What was the best part about using ClickTale?
It’s amazing how quickly Clicktale tracks customer website navigation, analyzes the data, and provides several choices for visually representing customer behavior and intention. I’m especially interested in Clicktale’s ability to perform individual customer AND group behavioral analysis. It could be invaluable for me; mainly because it would help me identify outlier behavior from the early stages of a group trend within my customer base; a critical factor since my business deals in specialized vs. commodity products.
What would you change about your experience with ClickTale?
I experienced profound cognitive dissonance when I listen to Clicktale’s “human-focused” approach to digital customer monitoring and site analytics. Granted, they very well may believe that every human being is unique; with their own set of intentions; but the reality is that analytics are based on cold hard numbers, established motivational theories, and algorithms with pre-set criteria (by humans), tolerance thresholds, and proven statistical models for decision-making.

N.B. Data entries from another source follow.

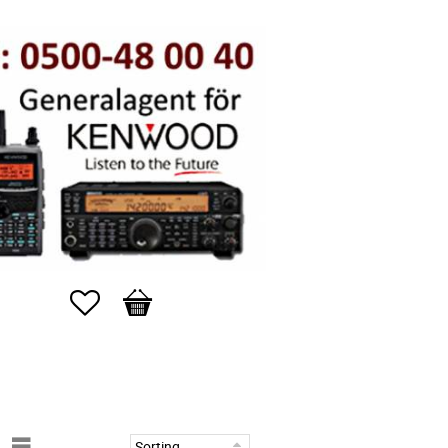
Favorites
Basket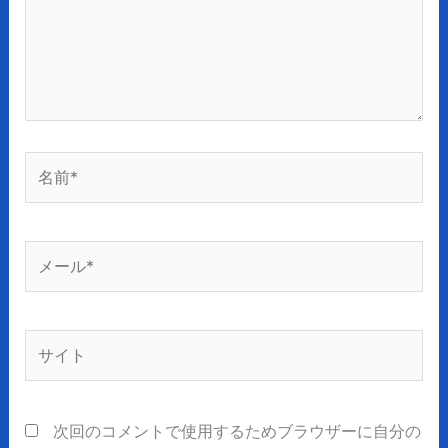
力…
名
前
*
メ
ー
ル
*
サ
イ
ト
次回のコメントで使用するためブラウザーに自分の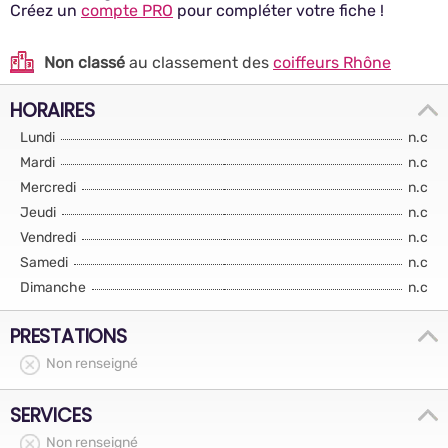
Créez un
compte PRO
pour compléter votre fiche !
Non classé
au classement des
coiffeurs Rhône
HORAIRES
Lundi
n.c
Mardi
n.c
Mercredi
n.c
Jeudi
n.c
Vendredi
n.c
Samedi
n.c
Dimanche
n.c
PRESTATIONS
Non renseigné
SERVICES
Non renseigné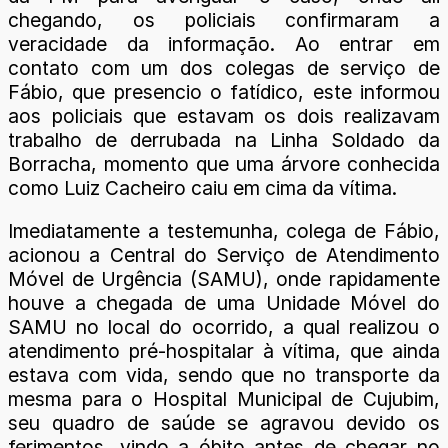
chegando, os policiais confirmaram a
veracidade da informação. Ao entrar em
contato com um dos colegas de serviço de
Fábio, que presencio o fatídico, este informou
aos policiais que estavam os dois realizavam
trabalho de derrubada na Linha Soldado da
Borracha, momento que uma árvore conhecida
como Luiz Cacheiro caiu em cima da vítima.
Imediatamente a testemunha, colega de Fábio,
acionou a Central do Serviço de Atendimento
Móvel de Urgência (SAMU), onde rapidamente
houve a chegada de uma Unidade Móvel do
SAMU no local do ocorrido, a qual realizou o
atendimento pré-hospitalar à vítima, que ainda
estava com vida, sendo que no transporte da
mesma para o Hospital Municipal de Cujubim,
seu quadro de saúde se agravou devido os
ferimentos, vindo a óbito antes de chegar no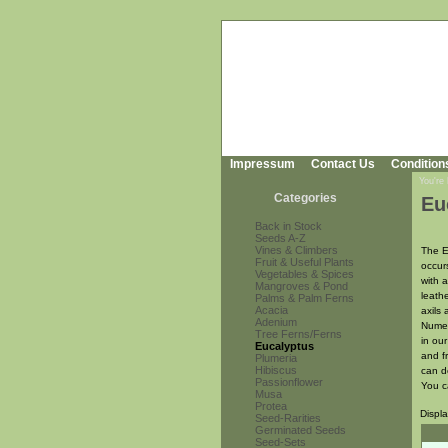
Impressum
Contact Us
Condition
You're
Categories
Eu
Back in Stock
Seeds A-Z
Vines & Climbers
The E
Fruit & Useful Plants
occur
Vegetables & Spices
with 
Mangroves & Pond
leath
Palms & Palm Ferns
Acacia
axils 
Adenium
Numer
Tree Ferns/Ferns
in ou
Eucalyptus
and f
Plumeria
Hibiscus
can d
Passionflower
You c
Musa
Protea
Displ
Seed-Rarities
Germinated Seeds
Seed-Sets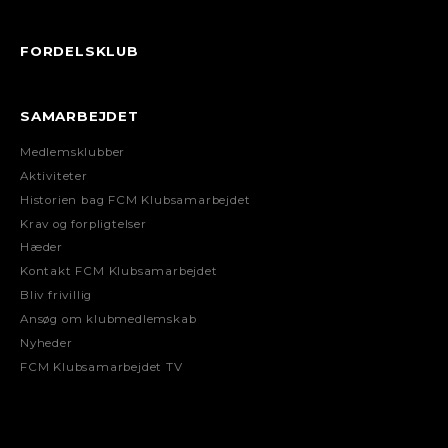
FORDELSKLUB
SAMARBEJDET
Medlemsklubber
Aktiviteter
Historien bag FCM Klubsamarbejdet
Krav og forpligtelser
Hæder
Kontakt FCM Klubsamarbejdet
Bliv frivillig
Ansøg om klubmedlemskab
Nyheder
FCM Klubsamarbejdet TV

Clicktale’s persuasive, warm and fuzzy video stating something like, “... if a business can gain insight into the unique, personal intentions of their customers, it will be more capable to satisfy their needs, identify trends early on, attract new customers, and confidently prepare for business scenarios that are more likely to happen than others (translated: based on probability theory and current input, this scenario is “statistically” more likely to happen).

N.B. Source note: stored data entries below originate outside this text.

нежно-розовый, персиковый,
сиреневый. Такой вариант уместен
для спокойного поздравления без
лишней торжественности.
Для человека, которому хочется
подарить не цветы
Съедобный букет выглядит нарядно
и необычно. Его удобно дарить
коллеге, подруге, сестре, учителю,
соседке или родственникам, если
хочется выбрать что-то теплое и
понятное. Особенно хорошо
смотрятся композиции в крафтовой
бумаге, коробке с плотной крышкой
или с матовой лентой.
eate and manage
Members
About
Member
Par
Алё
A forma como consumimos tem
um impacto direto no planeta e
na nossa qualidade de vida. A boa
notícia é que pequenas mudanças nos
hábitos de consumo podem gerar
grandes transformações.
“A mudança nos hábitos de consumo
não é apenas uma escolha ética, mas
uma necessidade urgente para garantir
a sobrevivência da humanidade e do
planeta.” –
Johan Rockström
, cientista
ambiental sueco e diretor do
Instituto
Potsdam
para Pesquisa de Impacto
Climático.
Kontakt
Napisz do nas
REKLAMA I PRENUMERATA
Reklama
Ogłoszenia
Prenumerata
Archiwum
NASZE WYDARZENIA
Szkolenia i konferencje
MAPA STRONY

My take on all this? In business dealings, I would rather be convinced with fact, than persuaded by attempts to evoke an emotional response. Call me cynical...because I am.

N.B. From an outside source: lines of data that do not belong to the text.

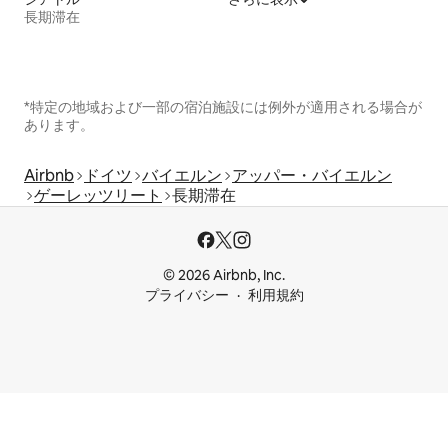
長期滞在
*特定の地域および一部の宿泊施設には例外が適用される場合が
あります。
Airbnb
ドイツ
バイエルン
アッパー・バイエルン
ゲーレッツリート
長期滞在
© 2026 Airbnb, Inc.
プライバシー
利用規約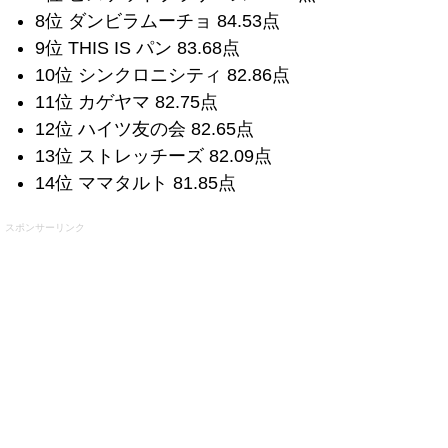
8位 ダンビラムーチョ 84.53点
9位 THIS IS パン 83.68点
10位 シンクロニシティ 82.86点
11位 カゲヤマ 82.75点
12位 ハイツ友の会 82.65点
13位 ストレッチーズ 82.09点
14位 ママタルト 81.85点
スポンサーリンク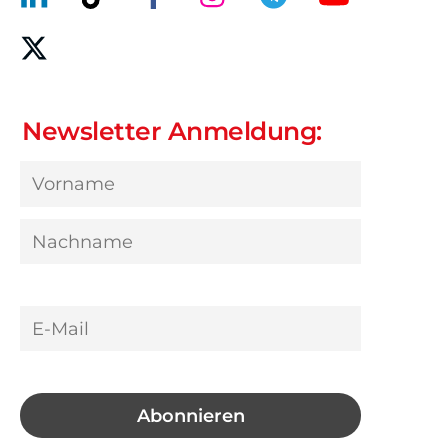
Newsletter Anmeldung: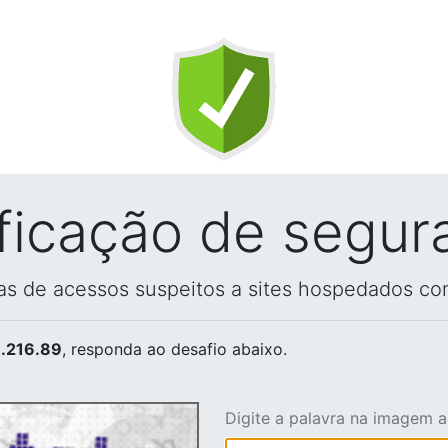
ificação de segur
vas de acessos suspeitos a sites hospedados co
.216.89
, responda ao desafio abaixo.
Digite a palavra na imagem 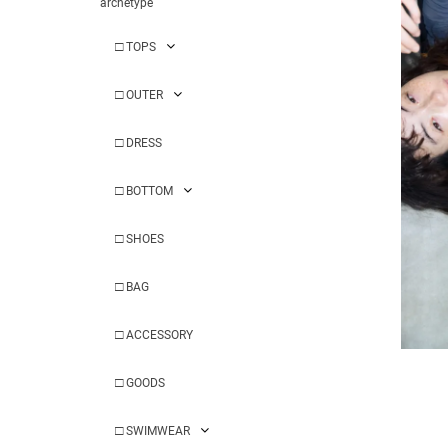
archetype
□
TOPS
□
OUTER
□
DRESS
□
BOTTOM
□
SHOES
□
BAG
□
ACCESSORY
□
GOODS
□
SWIMWEAR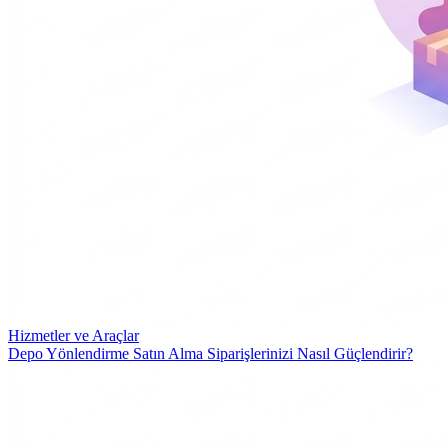
Hizmetler ve Araçlar
Depo Yönlendirme Satın Alma Siparişlerinizi Nasıl Güçlendirir?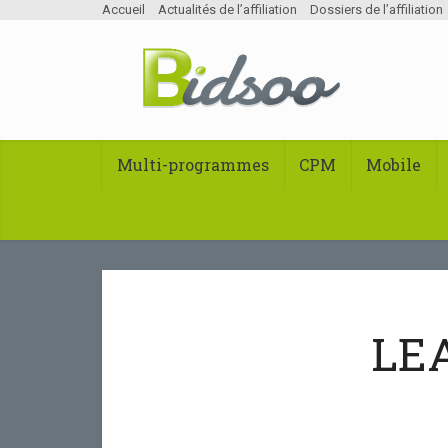
Accueil
Actualités de l’affiliation
Dossiers de l’affiliation
Multi-programmes
CPM
Mobile
LE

Clicktale analyzes navigational pauses, stopping points, duration of stay, departure destinations, subsequent returns, etc., interprets the data via their “group of specialists’ and proprietary comparison process to accepted benchmarks; then generates summarizing data and graphs “intended to indicate customer intention”.
I just can’t leave here without expressing this thought that’s been screaming to escape my mind since I began this article. I’m referring to that famous adage about the nature of online behavior, first captioned in a cartoon by Peter Steiner and later published in The New Yorker on the 5th of July, 1993, “On the internet, nobody know’s you’re a dog.”
I wonder how Clicktale would interpret the customer intentions of the website navigational behavior of my cat or my next door neighbor’s 2 year old?